**WHAT IS REQUIRED**
Reproduce the lines of the entries starting with the line containing "un'attività perfetta per" and continuing through the end of the entries. Leave the pictures out of your answer.

Page-level text extractions:
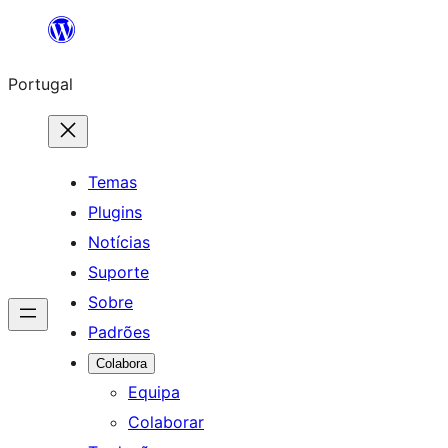
Saltar
para
Portugal
o
conteúdo
Temas
Plugins
Notícias
Suporte
Sobre
Padrões
Colabora
Equipa
Colaborar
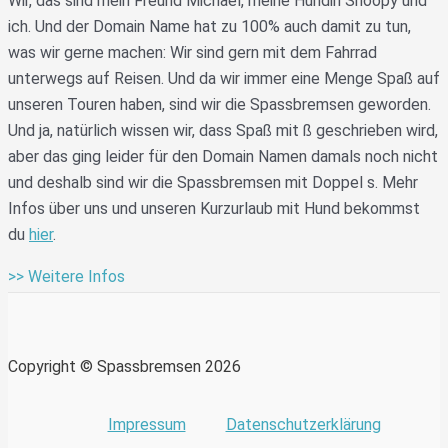
Wir, das sind mein Freund Michael, meine Hündin Snoopy und
ich. Und der Domain Name hat zu 100% auch damit zu tun,
was wir gerne machen: Wir sind gern mit dem Fahrrad
unterwegs auf Reisen. Und da wir immer eine Menge Spaß auf
unseren Touren haben, sind wir die Spassbremsen geworden.
Und ja, natürlich wissen wir, dass Spaß mit ß geschrieben wird,
aber das ging leider für den Domain Namen damals noch nicht
und deshalb sind wir die Spassbremsen mit Doppel s. Mehr
Infos über uns und unseren Kurzurlaub mit Hund bekommst
du
hier
.
>> Weitere Infos
Copyright © Spassbremsen 2026
Impressum
Datenschutzerklärung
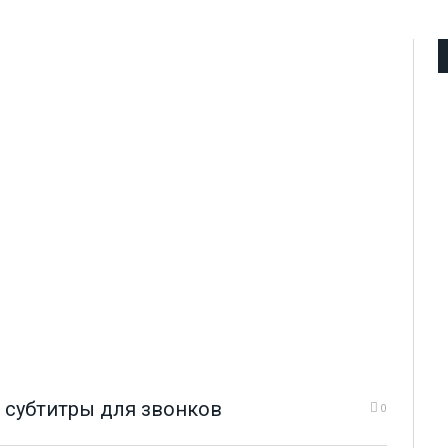
т субтитры для звонков
0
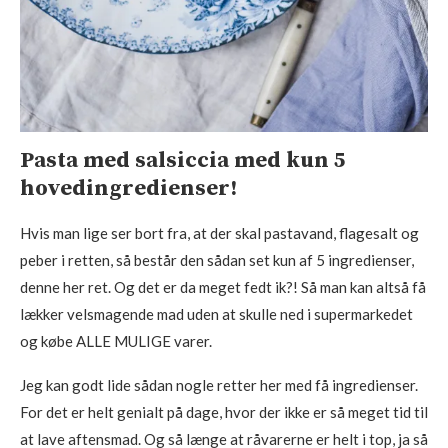
Pasta med salsiccia med kun 5
hovedingredienser!
Hvis man lige ser bort fra, at der skal pastavand, flagesalt og
peber i retten, så består den sådan set kun af 5 ingredienser,
denne her ret. Og det er da meget fedt ik?! Så man kan altså få
lækker velsmagende mad uden at skulle ned i supermarkedet
og købe ALLE MULIGE varer.
Jeg kan godt lide sådan nogle retter her med få ingredienser.
For det er helt genialt på dage, hvor der ikke er så meget tid til
at lave aftensmad. Og så længe at råvarerne er helt i top, ja så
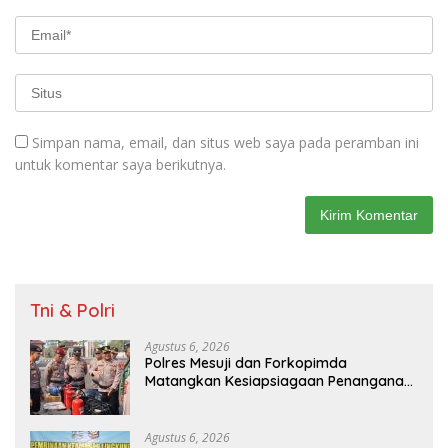
Simpan nama, email, dan situs web saya pada peramban ini
untuk komentar saya berikutnya.
Tni & Polri
Agustus 6, 2026
Polres Mesuji dan Forkopimda
Matangkan Kesiapsiagaan Penanganan
Karhutla Melalui Apel Gelar Pasukan
Agustus 6, 2026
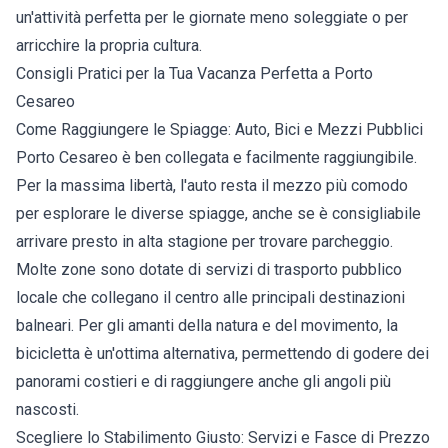
un'attività perfetta per le giornate meno soleggiate o per
arricchire la propria cultura.
Consigli Pratici per la Tua Vacanza Perfetta a Porto
Cesareo
Come Raggiungere le Spiagge: Auto, Bici e Mezzi Pubblici
Porto Cesareo è ben collegata e facilmente raggiungibile.
Per la massima libertà, l'auto resta il mezzo più comodo
per esplorare le diverse spiagge, anche se è consigliabile
arrivare presto in alta stagione per trovare parcheggio.
Molte zone sono dotate di servizi di trasporto pubblico
locale che collegano il centro alle principali destinazioni
balneari. Per gli amanti della natura e del movimento, la
bicicletta è un'ottima alternativa, permettendo di godere dei
panorami costieri e di raggiungere anche gli angoli più
nascosti.
Scegliere lo Stabilimento Giusto: Servizi e Fasce di Prezzo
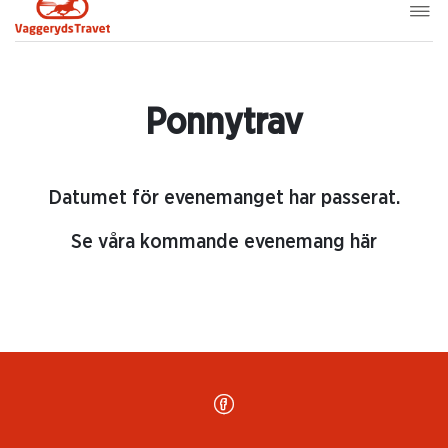
Ponnytrav
Datumet för evenemanget har passerat.
Se våra kommande evenemang här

**RESPONSE TO THIS EXERCISE**
un'attività perfetta per le giornate meno soleggiate o per
arricchire la propria cultura.
Consigli Pratici per la Tua Vacanza Perfetta a Porto
Cesareo
Come Raggiungere le Spiagge: Auto, Bici e Mezzi Pubblici
Porto Cesareo è ben collegata e facilmente raggiungibile.
Per la massima libertà, l'auto resta il mezzo più comodo
per esplorare le diverse spiagge, anche se è consigliabile
arrivare presto in alta stagione per trovare parcheggio.
Molte zone sono dotate di servizi di trasporto pubblico
locale che collegano il centro alle principali destinazioni
balneari. Per gli amanti della natura e del movimento, la
bicicletta è un'ottima alternativa, permettendo di godere dei
panorami costieri e di raggiungere anche gli angoli più
nascosti.
Scegliere lo Stabilimento Giusto: Servizi e Fasce di Prezzo
Ponnytrav
Datumet för evenemanget har passerat.
Se våra kommande evenemang här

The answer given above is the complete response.